**Task objective**
Set down every line of the listing below word for word, leaving out the pictures.

==========

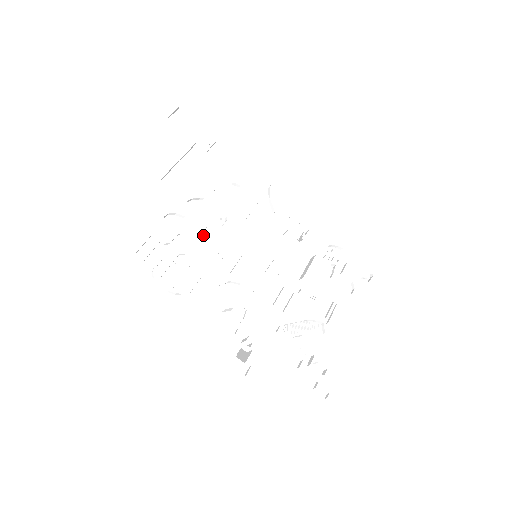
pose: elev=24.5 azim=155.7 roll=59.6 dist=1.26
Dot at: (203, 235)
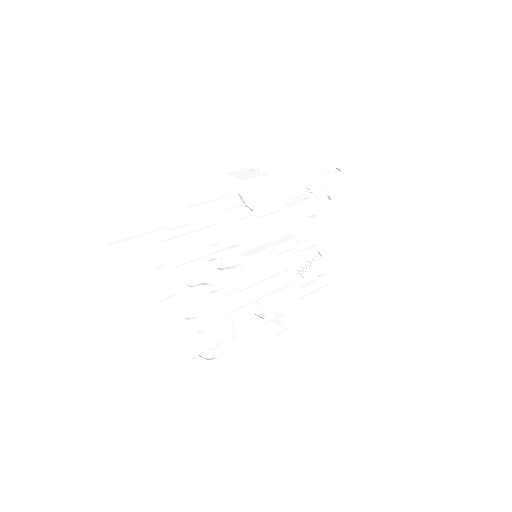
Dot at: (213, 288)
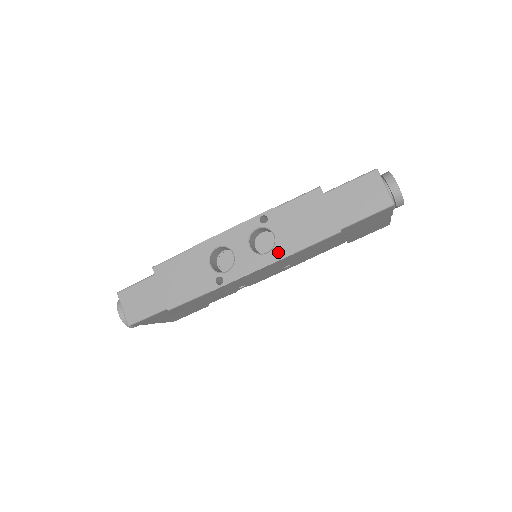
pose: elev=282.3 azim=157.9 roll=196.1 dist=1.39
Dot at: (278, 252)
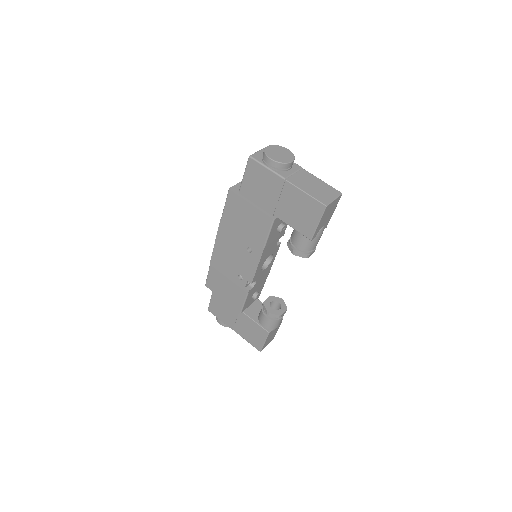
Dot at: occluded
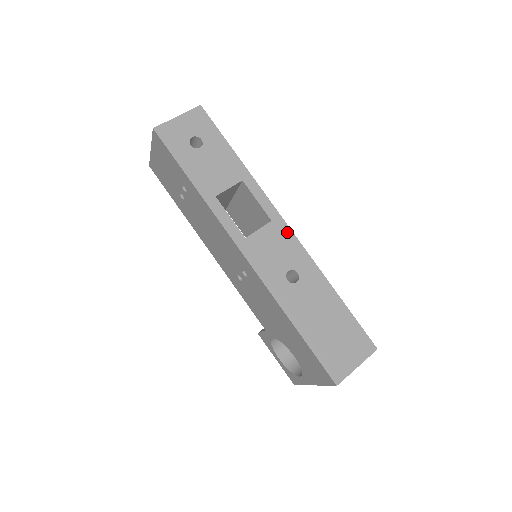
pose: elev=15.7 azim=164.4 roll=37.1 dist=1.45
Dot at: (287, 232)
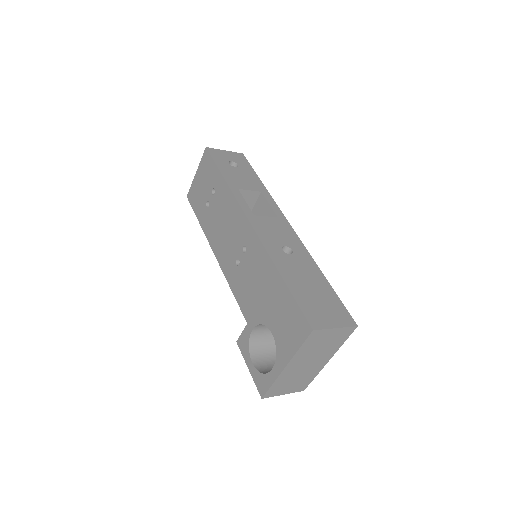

==========

**Solution to this exercise**
pose: elev=24.5 azim=155.7 roll=59.6 dist=1.26
Dot at: (203, 235)
Dot at: (213, 288)
pose: elev=282.3 azim=157.9 roll=196.1 dist=1.39
Dot at: (278, 252)
Dot at: occluded
pose: elev=15.7 azim=164.4 roll=37.1 dist=1.45
Dot at: (287, 232)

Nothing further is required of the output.